# Not many Snapper threads.



## Onjig (Dec 21, 2015)

Hi, I have a Model 8261, I'll have to get into the auger gearbox, but can't do it at this time, this is the only one I have running. 

I'll come for some chit chat when there is a break in the snow. 

Surprised how few threads there are for Snapper Snowblowers.


----------



## dbert (Aug 25, 2013)

I don't think Snapper got much of the market, especially in the 2 stage market. I wonder if they are more popular in the western US also. My son had an old monster Snapper in his shop for service last week that I was infatuated with. It was probably an 80's vintage but it was in beautiful shape. Solid and heavy duty as they come and you could tell it was perfectly maintained. I wanted to meet the owner and just shake his hand. 
I picked up a Snapper 2 stage some time ago that I really liked, but the augers were frozen (rusted) on the shaft. It looked to be in really good shape, but there were no grease fittings on the auger and it was probably never removed or even spun. I tried every trick in the book short of slicing them open with a die grinder. I ended up selling it to a guy I know that wanted the engine and tires for his blower.


----------



## Thewoodchucker (Dec 22, 2015)

I noticed the same thing
I have a 524 mid 80s model 5hp. Runs real good. I did the impeller mod and this year new scraper bar and some paint. 70 degrees in pa No snow


----------



## bad69cat (Nov 30, 2015)

I see them every now and then - they made some pretty good ones there for awhile. I have been on the lookout for a nice one with a low price. I bet one pops up before long....


----------



## Kiss4aFrog (Nov 3, 2013)

I just picked up a 1030 and there is another on craigslist but for it's condition I'm hoping he comes down. They sure feel like a tank.
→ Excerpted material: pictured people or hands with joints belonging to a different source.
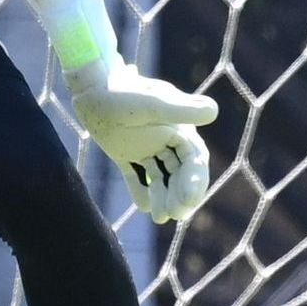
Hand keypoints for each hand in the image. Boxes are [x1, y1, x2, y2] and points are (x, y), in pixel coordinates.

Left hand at [63, 53, 218, 223]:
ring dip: (163, 196)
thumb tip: (214, 112)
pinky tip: (143, 206)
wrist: (92, 88)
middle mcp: (166, 139)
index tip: (189, 200)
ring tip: (159, 217)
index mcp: (178, 128)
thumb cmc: (123, 92)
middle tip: (175, 214)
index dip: (195, 181)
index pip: (194, 160)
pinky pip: (136, 176)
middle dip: (180, 194)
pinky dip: (141, 191)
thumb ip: (181, 111)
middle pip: (180, 173)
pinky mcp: (126, 153)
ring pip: (161, 178)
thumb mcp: (153, 104)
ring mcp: (146, 147)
This one supposedly only used four times. Sure wasn't stored properly lots of rust and the the broken off chute was riveted back together and looks like it's not going back on in this lifetime. Has it laying off to the side.
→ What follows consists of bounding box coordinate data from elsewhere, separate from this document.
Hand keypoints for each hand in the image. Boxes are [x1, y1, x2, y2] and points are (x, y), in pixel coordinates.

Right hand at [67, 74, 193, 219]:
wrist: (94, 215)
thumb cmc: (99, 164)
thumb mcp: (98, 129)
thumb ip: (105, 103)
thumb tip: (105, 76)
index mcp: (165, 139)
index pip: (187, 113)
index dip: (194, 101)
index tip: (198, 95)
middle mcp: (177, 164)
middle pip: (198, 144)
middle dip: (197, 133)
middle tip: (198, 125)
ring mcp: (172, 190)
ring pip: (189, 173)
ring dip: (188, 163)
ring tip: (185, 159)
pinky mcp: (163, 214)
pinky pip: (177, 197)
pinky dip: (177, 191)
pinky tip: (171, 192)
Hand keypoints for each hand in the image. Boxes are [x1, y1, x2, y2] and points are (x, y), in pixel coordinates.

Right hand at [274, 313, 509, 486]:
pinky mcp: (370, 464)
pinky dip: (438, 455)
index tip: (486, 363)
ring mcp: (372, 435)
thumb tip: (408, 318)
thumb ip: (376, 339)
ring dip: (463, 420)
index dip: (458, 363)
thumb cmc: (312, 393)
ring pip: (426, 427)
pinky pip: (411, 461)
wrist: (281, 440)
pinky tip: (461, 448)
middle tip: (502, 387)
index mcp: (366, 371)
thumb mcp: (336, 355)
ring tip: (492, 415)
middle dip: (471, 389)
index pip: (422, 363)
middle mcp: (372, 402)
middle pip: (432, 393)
Seems there a number of the 22 & 24" inch ones around here for sale.

Photos of mine.


----------



## Thewoodchucker (Dec 22, 2015)

Now that is a sweet looking machine! I would love to have one like that. I got my 524 in 2008 and used it hard almost every year doing my drive and yard for the dog also my neighbors drive. Just maintance Last year I did carb rebuild and implellor mod. This year scraper bar and some paint. I have yet to touch the belts or friction disk. Come spring time I think I'll do a mini restore because the shiny red paint in the bucket looks real good. 
Good luck with urs keep us posted
I also like the old John Deere 8 or 10 26 inch ones
Craig


----------



## detdrbuzzard (Jan 20, 2012)

I see I422 and I522 on CL once in awhile but it looks like you are going to have to carry the torch onjig


----------



## Onjig (Dec 21, 2015)

Hi, I've got a lot of snowblowers around the place, while I want to get a couple going in case the one I'm using gets hurt, I have enjoyed this Snapper. It's easy to move around and it has taken on some big snow. 
I bought it years ago at a garage sale for $75, it been the one I go to.
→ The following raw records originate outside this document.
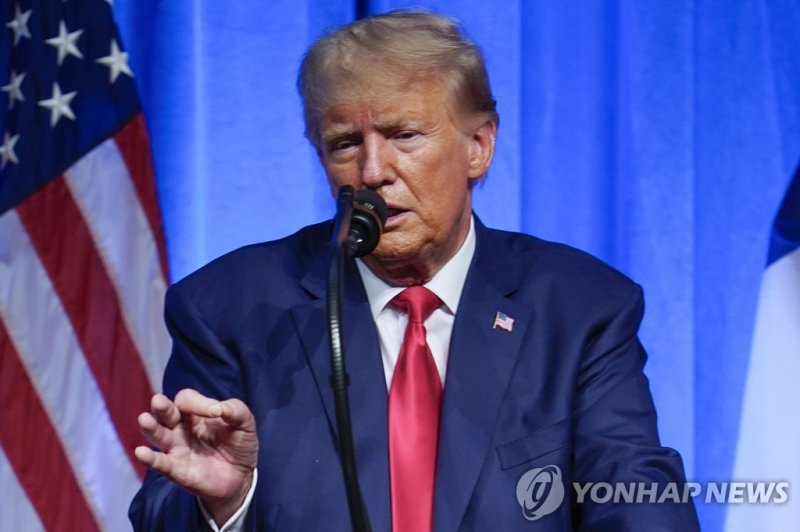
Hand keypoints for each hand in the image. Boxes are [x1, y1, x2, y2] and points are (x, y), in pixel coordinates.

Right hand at [135, 389, 258, 523]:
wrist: (241, 477)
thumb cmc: (239, 444)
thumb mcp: (245, 423)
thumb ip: (236, 410)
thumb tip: (220, 408)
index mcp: (196, 413)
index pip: (187, 400)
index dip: (198, 402)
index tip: (217, 412)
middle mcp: (181, 428)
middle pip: (166, 413)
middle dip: (161, 407)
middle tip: (158, 401)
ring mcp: (177, 449)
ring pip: (158, 435)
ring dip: (151, 428)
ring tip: (145, 419)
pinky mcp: (177, 470)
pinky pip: (160, 463)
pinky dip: (150, 459)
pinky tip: (141, 453)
Gota go everyone wants my attention, back in a bit.


----------



## Kiss4aFrog (Nov 3, 2013)

Due to having too many projects I did start a thread on my 1030's rehibilitation but it's going to be a slow affair.
Working on cleaning up the headlight mount, installing a switch, wiring and mounting two LED floodlights on it.


----------



## Clutch Cargo (Dec 27, 2015)

Our local outdoor power equipment company used to sell them and from what I heard they were pretty good albeit pricey machines.


----------



## Syberacuse (Jan 21, 2016)

I love my Snapper 5241. Not sure of the year but I inherited from my neighbor in the mid-1990s when he bought a new machine. I think it's from the early 80s, looks a lot like the 3 photos "Likeafrog" posted. I have used it every year to blow my long driveway in Syracuse - I love it. I can't begin to tell you how reliable it is and how many repairs I've done on it. What I like most about the machine is its balance and agility. At 5 hsp it can handle a lot of snow but it is small enough that I can do narrow walkways and the deck after I rake the roof.

I did a re-power this year because the rings have been toast for a couple of years and I smelled like oil and gasoline after I blew out the drive and the neighbors drive and the other neighbors drive.

I bought a Harbor Freight Predator engine for $119 - it bolted right on to the Tecumseh pattern. The Predator shaft was 3/4 inch and the Tecumseh was 1-inch, but I bought a bushing and custom key from a machine shop online for $19. It's running like a brand new snow blower. I haven't put a drop of paint on it - I kinda like the beat-up look - it keeps the thieves away.

Pic attached.


----------